Twenty-five years after leaving the campus, the man who had once failed his PSM exam was back in Wardha, serving as the architect of a program that identified 25,000 diabetic patients to safeguard their vision. The subject had claimed him completely.
What Remains
Murthy is still active today, splitting his time between Hyderabad and London, still generating the crucial evidence that health policy in low-income settings requires but rarely receives. His elder son, Anirudha, a dentist with a master’s in social entrepreneurship, works at the intersection of disability and health systems, walking the same territory his father pioneered.

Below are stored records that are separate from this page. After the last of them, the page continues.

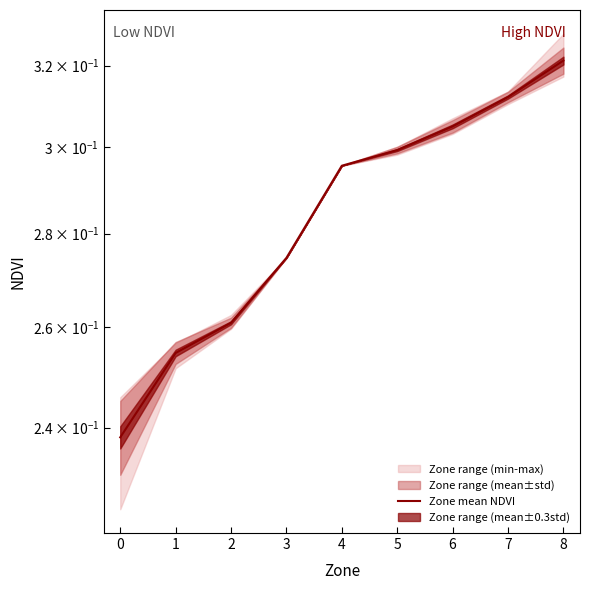

Is it true that the value at 7 is 0.6?

False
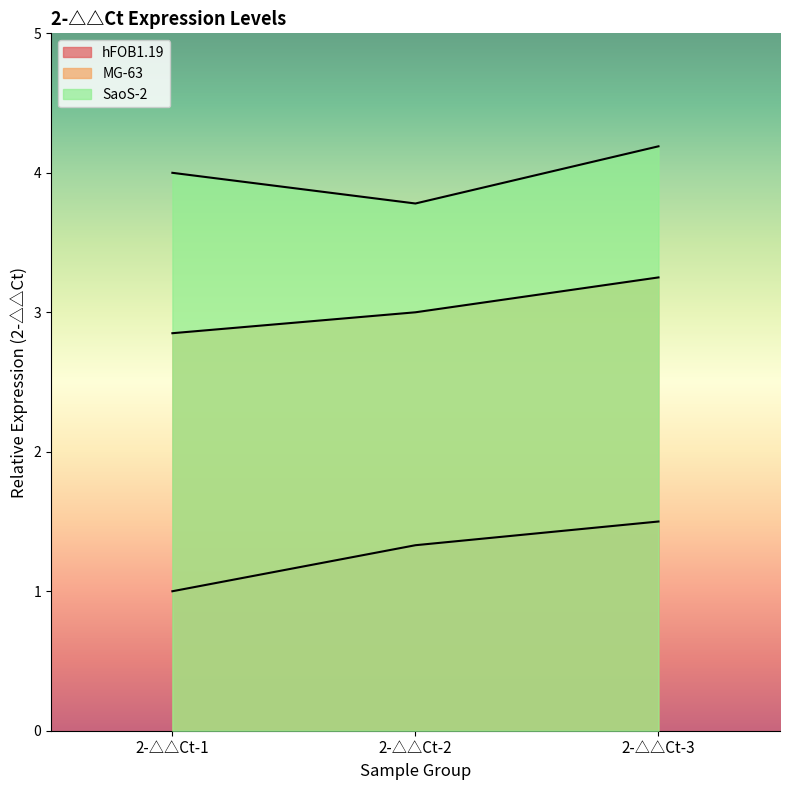

What is the difference between the maximum and minimum values in the MG-63 series?

0.4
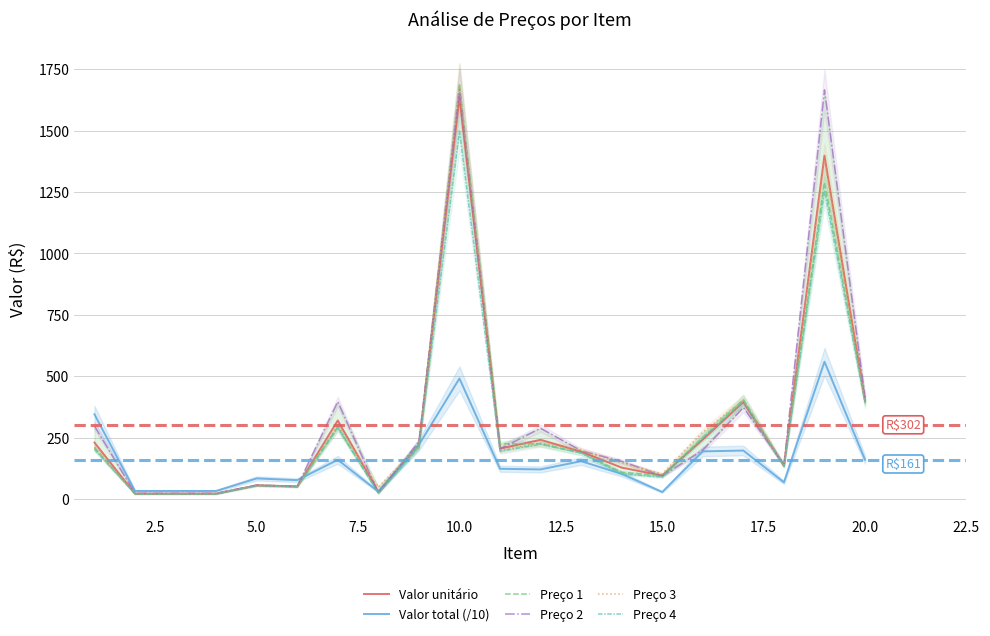

What is the highest value of the Valor total (/10) series?

559.3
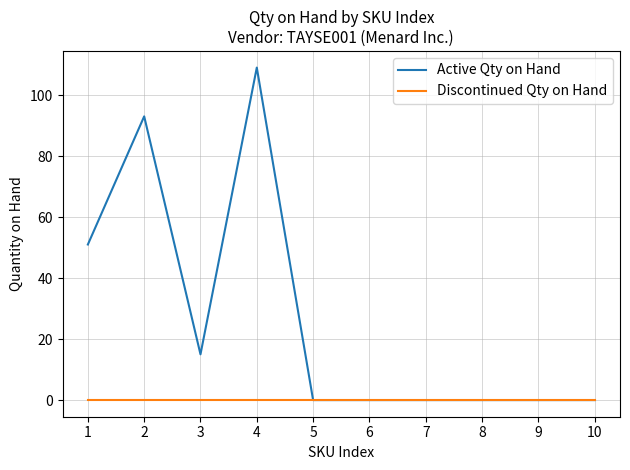

The value of Active Qty on Hand at 2 is 45. True or false?

False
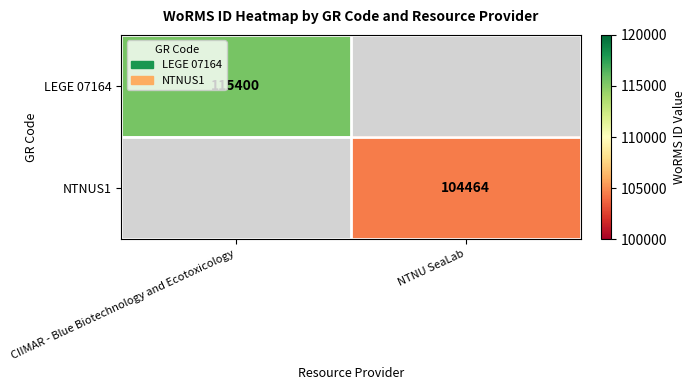

True or false: LEGE 07164 has a value of 190289 at CIIMAR - Blue Biotechnology and Ecotoxicology.

False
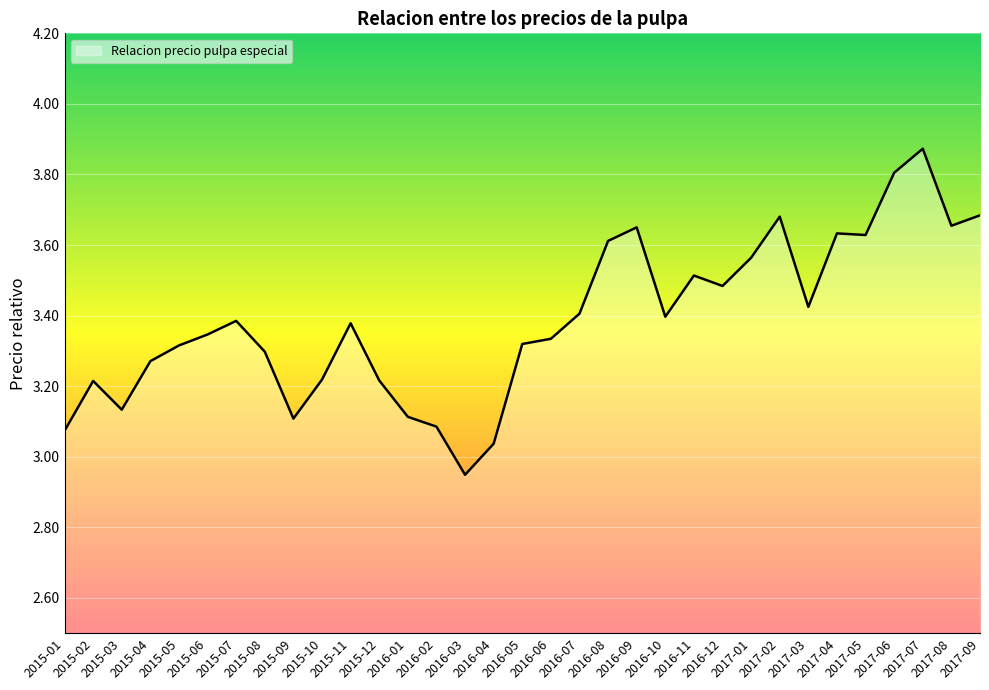

The value at 2015-01 is 3.1. True or false?

True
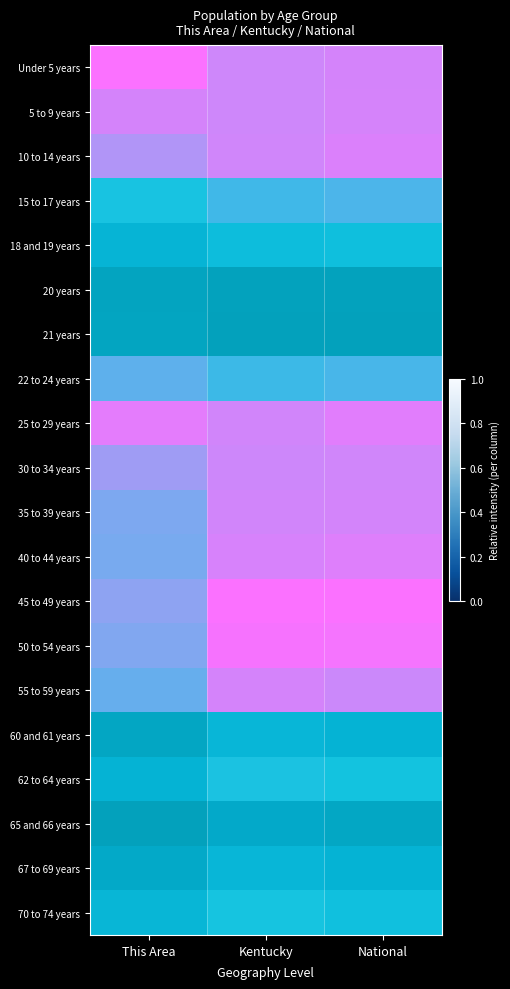

Is it true that 50 to 54 years equals 0.4 at This Area?

False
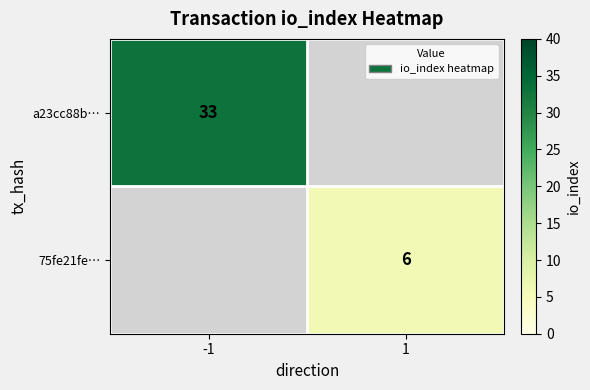

The 75fe21fe… series shows 3 at 1. True or false?

False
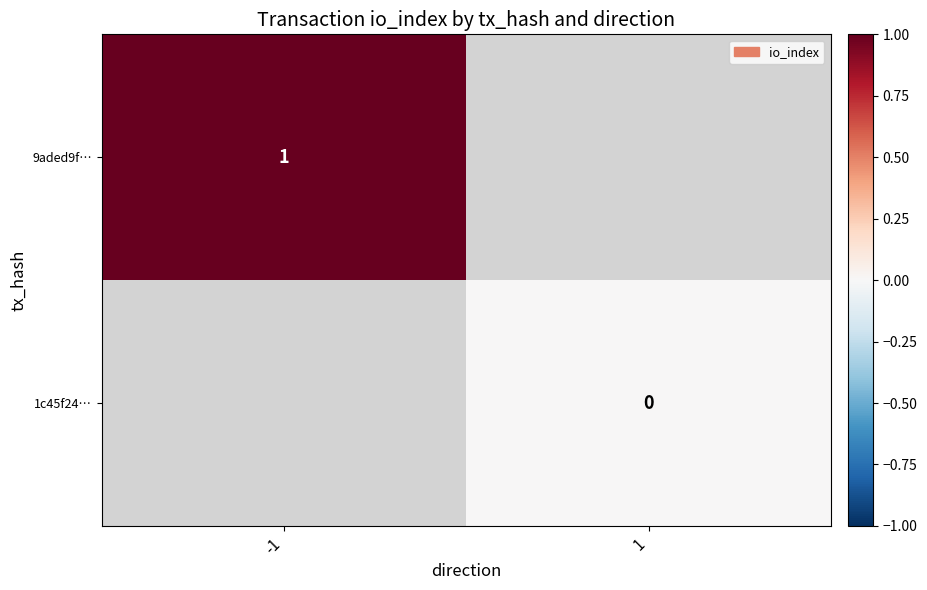

What is the greatest value displayed?

1.0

In March 2024, the family suffered the kind of loss that disrupts every accounting of a life. Their younger son, Aashrai, a neurologist practicing in the United States, died young. In his memory, the Gudlavalleti family established the Dr. Aashrai Sai Venkat Gudlavalleti Memorial Award in Neurological Sciences, turning their grief into a lasting mechanism for medical excellence.
Dr. Murthy still carries his village’s name at the front of his own, and it has traveled with him to Geneva, London, Lagos, and Kathmandu. He came to Sevagram for a brief three and a half years, failed to stay, and spent the next thirty years returning. His friends were right all along: he never really left.